> **REQUIREMENT**
Pull out every line of the listing below, from its very first line up to and including the line that contains "Bookmarking in phpBB3", and reproduce them word for word.

> **AVAILABLE RECORDS**
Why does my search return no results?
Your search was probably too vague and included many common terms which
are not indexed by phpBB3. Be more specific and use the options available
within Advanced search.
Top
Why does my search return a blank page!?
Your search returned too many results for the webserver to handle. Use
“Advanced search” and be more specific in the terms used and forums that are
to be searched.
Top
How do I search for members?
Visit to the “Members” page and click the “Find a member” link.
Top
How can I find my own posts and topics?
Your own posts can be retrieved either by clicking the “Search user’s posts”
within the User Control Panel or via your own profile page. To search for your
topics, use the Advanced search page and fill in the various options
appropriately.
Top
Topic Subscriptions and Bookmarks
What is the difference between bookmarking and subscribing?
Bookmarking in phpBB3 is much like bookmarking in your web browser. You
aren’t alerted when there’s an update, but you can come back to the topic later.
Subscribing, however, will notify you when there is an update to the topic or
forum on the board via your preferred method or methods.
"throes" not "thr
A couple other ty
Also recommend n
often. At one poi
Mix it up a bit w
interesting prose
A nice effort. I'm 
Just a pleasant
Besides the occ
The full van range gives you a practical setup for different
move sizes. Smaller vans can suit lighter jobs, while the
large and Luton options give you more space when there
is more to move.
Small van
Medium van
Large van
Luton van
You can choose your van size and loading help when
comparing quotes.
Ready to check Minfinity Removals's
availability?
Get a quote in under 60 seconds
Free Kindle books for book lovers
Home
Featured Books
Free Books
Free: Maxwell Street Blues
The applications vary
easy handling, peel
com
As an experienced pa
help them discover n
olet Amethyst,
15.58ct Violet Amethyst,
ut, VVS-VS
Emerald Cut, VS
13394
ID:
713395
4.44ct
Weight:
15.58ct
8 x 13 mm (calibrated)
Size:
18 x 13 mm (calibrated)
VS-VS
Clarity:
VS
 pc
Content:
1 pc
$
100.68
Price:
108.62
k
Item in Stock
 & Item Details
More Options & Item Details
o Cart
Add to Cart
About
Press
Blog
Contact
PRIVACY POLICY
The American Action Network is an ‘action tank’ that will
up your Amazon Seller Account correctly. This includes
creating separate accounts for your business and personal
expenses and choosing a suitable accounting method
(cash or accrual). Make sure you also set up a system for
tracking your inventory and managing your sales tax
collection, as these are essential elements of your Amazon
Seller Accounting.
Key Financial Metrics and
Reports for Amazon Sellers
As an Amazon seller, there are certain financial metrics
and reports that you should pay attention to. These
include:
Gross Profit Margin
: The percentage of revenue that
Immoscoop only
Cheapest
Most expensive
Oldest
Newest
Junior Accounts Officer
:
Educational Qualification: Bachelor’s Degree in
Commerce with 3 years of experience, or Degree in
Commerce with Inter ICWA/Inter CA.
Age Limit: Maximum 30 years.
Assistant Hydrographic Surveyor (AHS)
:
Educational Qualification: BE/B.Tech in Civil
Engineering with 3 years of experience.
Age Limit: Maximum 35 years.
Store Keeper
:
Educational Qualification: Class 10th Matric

> **ANSWER**
Why does my search return no results?
Your search was probably too vague and included many common terms which
are not indexed by phpBB3. Be more specific and use the options available
within Advanced search.
Top
Why does my search return a blank page!?
Your search returned too many results for the webserver to handle. Use
“Advanced search” and be more specific in the terms used and forums that are
to be searched.
Top
How do I search for members?
Visit to the “Members” page and click the “Find a member” link.
Top
How can I find my own posts and topics?
Your own posts can be retrieved either by clicking the “Search user’s posts”
within the User Control Panel or via your own profile page. To search for your
topics, use the Advanced search page and fill in the various options
appropriately.
Top
Topic Subscriptions and Bookmarks
What is the difference between bookmarking and subscribing?
Bookmarking in phpBB3 is much like bookmarking in your web browser. You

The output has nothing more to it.